I don't really know what happened between Keith Olbermann and Current Media. None of us does. We know certain things about the news business, that the Lou Grant-type managing editors of yesteryear are increasingly being replaced by business types hired because they worked magic with the lightbulb division or some other huge, non-journalistic part of some giant conglomerate. We also know what we have read about Keith Olbermann's hard-to-manage reputation and frequent professional ups and downs. Being a fiction writer who majored in journalism, I often use stories to help me understand things that I don't understand. This situation reminded me of many stories in journalism, like the careers of Edward R. Murrow, and, more tragically, Walter Winchell, but the truth is, it was a fictional detective from an all-too-real Baltimore that's been on my mind since I read about my favorite commentator's dismissal. It may seem like a stretch, but follow me below the fold.

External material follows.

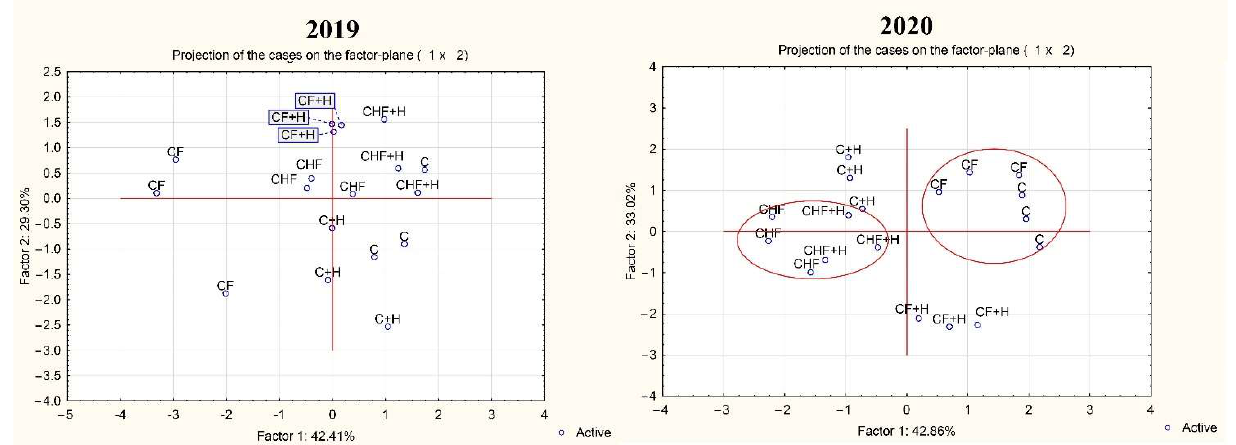
Figure 5. Position of the experimental variants in the plane of the first two principal components.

Jimmy McNulty is fictional, and from a working-class background, but, like Olbermann, is acknowledged to be at the top of his profession, as well as "natural police", possessed of something indefinable that belongs to only the best detectives. On most television shows, this would make him an unqualified hero and the bosses would be lining up to be his grizzled mentor figure week after week, but The Wire is a lot more real than most television shows. McNulty knows he has this ability and he doesn't care if he makes his bosses look bad, because he figures the thing they care about is his ability to put down murder cases, which he can always do, much like when Keith Olbermann said "As long as they make money," he would never face censorship of his Special Comments.

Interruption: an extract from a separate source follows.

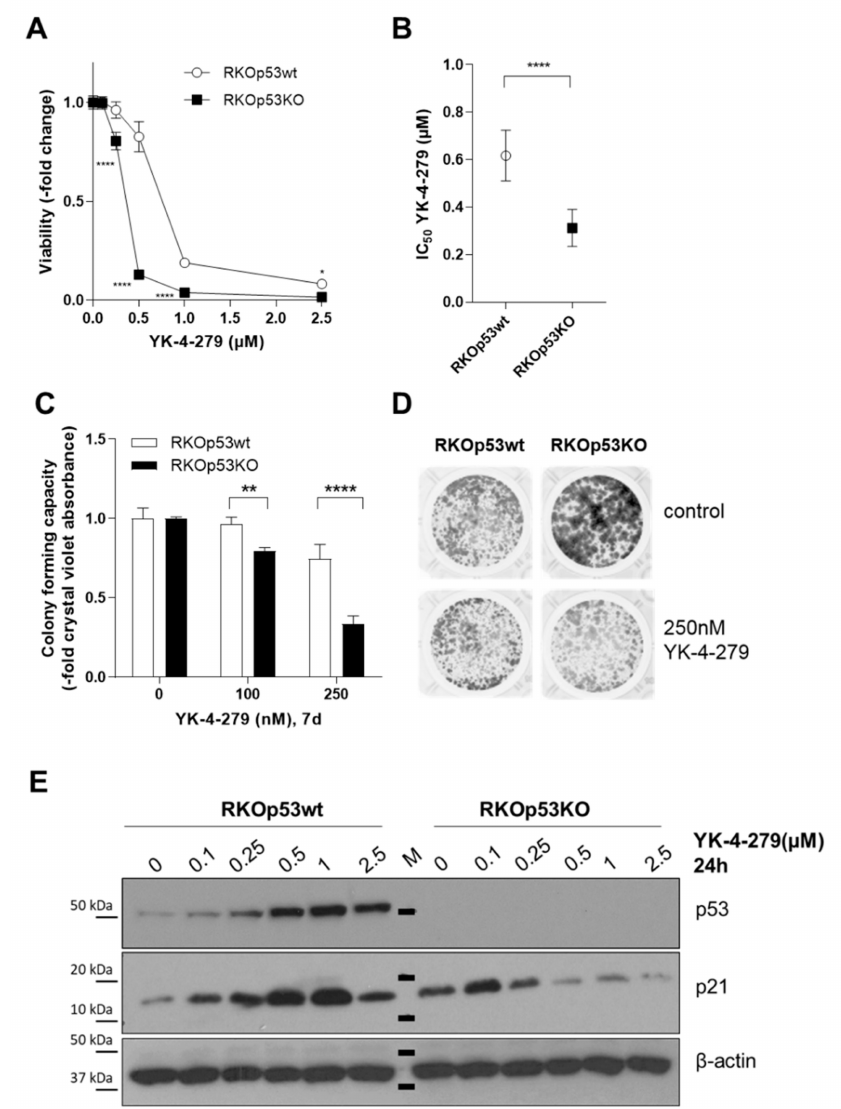
Figure 1. Loss of p53 mediates hypersensitivity to YK-4-279. ( A ) Impact of 72 h exposure to YK-4-279 at the indicated concentrations on viability of RKO colon carcinoma cells with wild-type (RKOp53wt) or deleted p53 (RKOp53KO) background was determined by 3-(4,5-dimethylthiazol-2-yl)-2,5- diphenyltetrazolium (MTT)-based survival assay. Values are given as mean ± standard deviations (SDs) of one representative experiment performed in triplicate. Statistical comparison was performed by two-way ANOVA with Bonferroni post-test. ( B ) Mean IC 50 values for RKOp53wt and RKOp53KO cells derived from at least 4 independent experiments are given in µ M ± SD. One-way ANOVA was used to test for statistical significance. ( C ) Colony formation capacity of RKOp53wt and RKOp53KO cells treated for 7 days with YK-4-279 at the indicated concentrations. Results are based on quantification of crystal violet staining (fluorescence intensity). Values are given normalized to untreated controls as means ± SD of one representative out of three experiments performed in triplicate. Statistical analysis was performed by two-way-ANOVA with Bonferroni post-test. ( D ) Representative photographs for the experiment analyzed in ( C ) are shown. ( E ) Protein expression levels of p53 and p21 following YK-4-279 treatment as indicated in the two RKO sublines were analyzed by Western blot. β -actin served as loading control. M = marker. Concerning all statistical analyses, p values less than 0.05 were considered significant, with * p < 0.05, ** p < 0.01, **** p <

From the beginning, it was never that either man was bad at his job or indifferent to doing it. It would seem that disregard for the chain of command, and let's be honest, more than a little ego, on both sides caused both men their greatest grief, from Olbermann saying of MSNBC chief Phil Griffin "He thinks he's my boss," which, when I first read it, struck me as a cute quip, but might have reflected realities of their day-to-day relationship. Jimmy is so concerned about the mishandling of a case that he bypasses all his superiors to tell his tale to a friendly judge. It's not really his intent to screw them over, although I don't really think it keeps him up nights, it's just that Jimmy knows better The fact that he does, because his sources are more recent, and closer to the streets, doesn't change the official response, a punishment detail with the Baltimore Harbor Patrol, or as Jimmy calls it, "the fuckin' boat", where, of course, he uses his tremendous brainpower and natural tenacity to make things worse and create more work for others. "He can't help it," his immediate supervisor says "He was born addicted to himself...he is one of a dozen swinging dicks in this city that can do what he can do, and he knows it."